La réussite du dernier long-métrage de Volker Schlöndorff tient bien dans ce paradoxe. Quand bien même l’issue de Diplomatie ne fait aucun doute — tout le monde sait que le Paris imaginé par Haussmann est toujours, grosso modo, d’actualité —, quand bien même le spectateur sait que cette longue discussion n’est qu’une fiction, on se prend au jeu et on tremble avec Raoul Nordling face à la détermination du soldat prêt à appuyer sur la gâchette et tout détruire. Cette réussite, le long-métrage le doit sans doute d’abord au texte, particulièrement bien écrit. Difficile de juger de la pièce originale de Cyril Gély sans l’avoir lue, mais le dramaturge ayant participé à l’élaboration du nouveau scénario, on imagine qu’il y est pour quelque chose. L’art de la rhétorique n’est pas facile, mais c’est encore plus difficile de le rendre convaincant et surtout captivant dans un long-métrage. Mission réussie pour Diplomatie qui trouve dès le départ le ton juste et captive ses spectateurs jusqu’à la dernière minute. Le film est bref (moins d’une heure trente), ce qui est plutôt une bonne chose et Volker Schlöndorff a su respecter l’idée du huis clos dans l’ensemble, même s’il s’autorise quelques sorties dans la capitale. Le résultat est loin du simple théâtre filmé que l’on pouvait craindre : la mise en scène et le montage parviennent à maintenir l’attention et surtout la tension d’un bout à l’autre. On s’en doute, cette réussite est aussi liée aux deux acteurs principaux. Pour incarner le général Choltitz, Niels Arestrup est magistral dans ce rôle de vieux militaire fatigué, mais toujours dangereux. Il évoque un vieux fauve encore prêt à bondir, mais usé malgré tout par les années et surtout qui a perdu toutes ses illusions. L’acteur est parfait, comme toujours, et il a trouvé en André Dussollier une réponse à sa hauteur. Dans son rôle de diplomate rusé, l’acteur fait lui aussi des merveilles, tantôt tout en douceur, tantôt avec une force inattendue. Dans son regard passent des émotions d’une intensité rare, mais surtout très variables : la malice succède à la peur en un clin d’œil. On voit que ces deux acteurs ont pris du plaisir à jouer, et cela se sent.

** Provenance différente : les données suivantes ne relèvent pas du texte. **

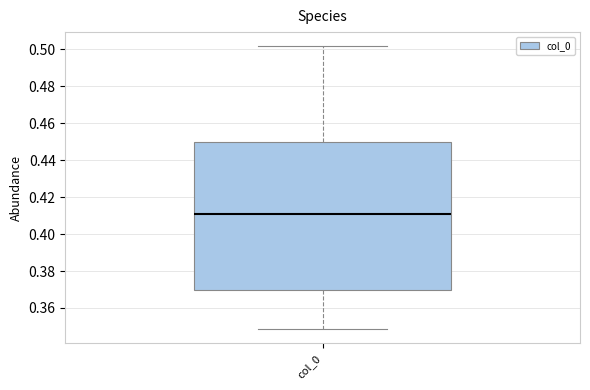

Transcribe this box plot: give where the median line is, the range the box spans, and where the two whiskers end, as read against the y-axis. The values are not printed on the chart, so give them approximately, as read against the axis.

median 0.412, box 0.370 to 0.450, whiskers 0.348 to 0.502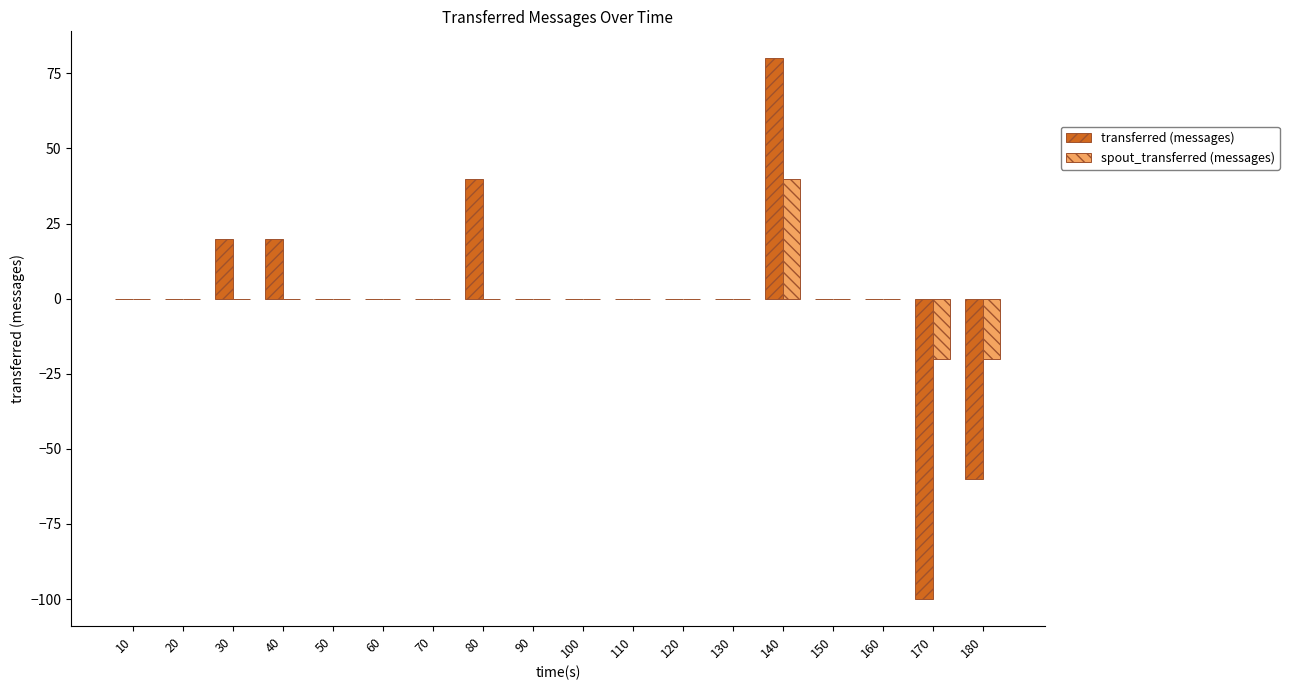

Count the number of data series in this chart.

2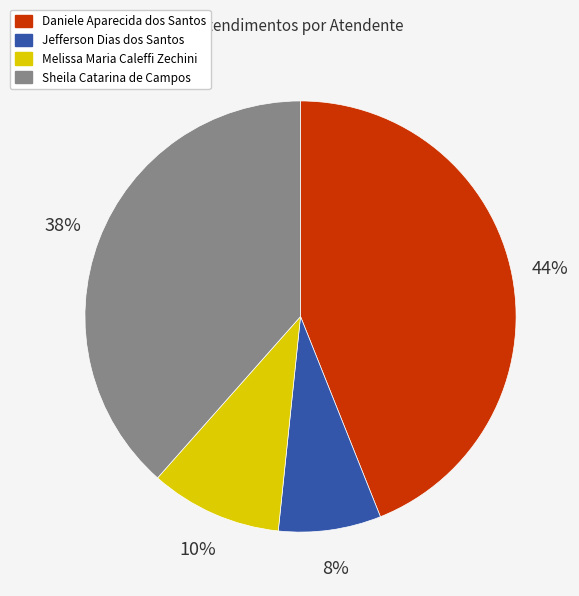

Count the number of slices in the pie.

4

Diplomatie n’a pas vocation à être un chef d’œuvre et le dernier long-métrage de Volker Schlöndorff ne fait pas preuve de cette ambition démesurée. Modestement, il imagine une confrontation historique qui n’a jamais eu lieu, mais qui est parfaitement crédible et c’est encore le plus important. Porté par deux acteurs exceptionnels, tout simplement, Diplomatie se regarde avec grand plaisir et avec une tension que l’on n’attendait pas. Une belle manière d’aborder l’Histoire, d’autant plus belle pour un épisode historique aussi mal connu.